Syrian local elections, 2011
| 12 December 2011 |

= 2011 Syrian local elections =

Local elections were held across Syria on 12 December 2011 to elect 17,629 councillors in 1,355 administrative units. Some 42,000 candidates contested the elections. The election took place on the second day of an opposition called general strike, with the Arab and Kurdish opposition boycotting the election. The Syrian government claimed the elections were a success and enjoyed a high turnout, however turnout in many parts of the country was seen as low.

==Background==

The elections occur amidst the backdrop of the opening stages of the Syrian Civil War, which had initially started as protests and had evolved into increasingly violent confrontations. By December 2011 the Civil Uprising phase of the Civil War was mostly over, with the conflict taking an increasingly militaristic direction and significant fighting taking place across the country, particularly in the governorates of Idlib, Hama, Daraa, Deir ez-Zor, and Rif Dimashq. The crisis had begun in March 2011, and by the local elections in December 2011 an estimates 5,000 people had been killed.

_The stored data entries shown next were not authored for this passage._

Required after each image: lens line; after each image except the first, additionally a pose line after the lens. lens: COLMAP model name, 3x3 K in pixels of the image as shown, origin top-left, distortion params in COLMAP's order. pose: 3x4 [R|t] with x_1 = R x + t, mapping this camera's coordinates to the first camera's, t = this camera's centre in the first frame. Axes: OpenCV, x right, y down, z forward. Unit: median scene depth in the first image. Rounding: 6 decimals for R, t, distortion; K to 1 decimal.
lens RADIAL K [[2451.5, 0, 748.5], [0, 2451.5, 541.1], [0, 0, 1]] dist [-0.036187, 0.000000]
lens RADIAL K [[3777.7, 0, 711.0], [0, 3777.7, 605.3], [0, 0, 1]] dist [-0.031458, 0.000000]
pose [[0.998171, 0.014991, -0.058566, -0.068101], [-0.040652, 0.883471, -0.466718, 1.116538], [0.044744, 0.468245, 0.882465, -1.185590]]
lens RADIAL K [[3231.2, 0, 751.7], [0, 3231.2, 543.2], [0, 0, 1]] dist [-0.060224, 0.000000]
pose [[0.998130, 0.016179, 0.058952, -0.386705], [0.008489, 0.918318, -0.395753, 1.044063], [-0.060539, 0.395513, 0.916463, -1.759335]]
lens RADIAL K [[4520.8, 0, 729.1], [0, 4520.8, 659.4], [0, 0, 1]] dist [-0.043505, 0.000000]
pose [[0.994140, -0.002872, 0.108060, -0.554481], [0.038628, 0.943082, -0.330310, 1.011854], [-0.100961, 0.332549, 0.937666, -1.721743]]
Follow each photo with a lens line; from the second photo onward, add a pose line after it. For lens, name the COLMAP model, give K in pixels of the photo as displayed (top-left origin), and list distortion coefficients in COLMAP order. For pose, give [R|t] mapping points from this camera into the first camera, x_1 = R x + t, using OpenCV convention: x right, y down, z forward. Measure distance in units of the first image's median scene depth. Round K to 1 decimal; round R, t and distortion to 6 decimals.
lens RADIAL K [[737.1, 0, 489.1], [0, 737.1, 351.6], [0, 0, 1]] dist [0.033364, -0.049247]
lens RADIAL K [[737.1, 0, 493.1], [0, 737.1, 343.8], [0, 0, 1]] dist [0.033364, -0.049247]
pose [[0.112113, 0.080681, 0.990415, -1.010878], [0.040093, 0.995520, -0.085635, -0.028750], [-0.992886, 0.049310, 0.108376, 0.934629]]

In the face of increasing unrest the Syrian government framed the elections as part of a wider reform agenda, claiming that a new local administration law brought in during August 2011 had granted local administrations more powers and financial independence. Other changes cited by the government included the elections being overseen by judicial committees as opposed to the Interior Ministry, and a change from a prior closed-list electoral system that guaranteed 50% of all municipal seats for the Ba'athist led National Progressive Front to a system without lists where citizens could vote for any candidate. More than 14.5 million Syrians were eligible to vote, including thousands of Kurds who had been granted citizenship by a Presidential decree in April 2011.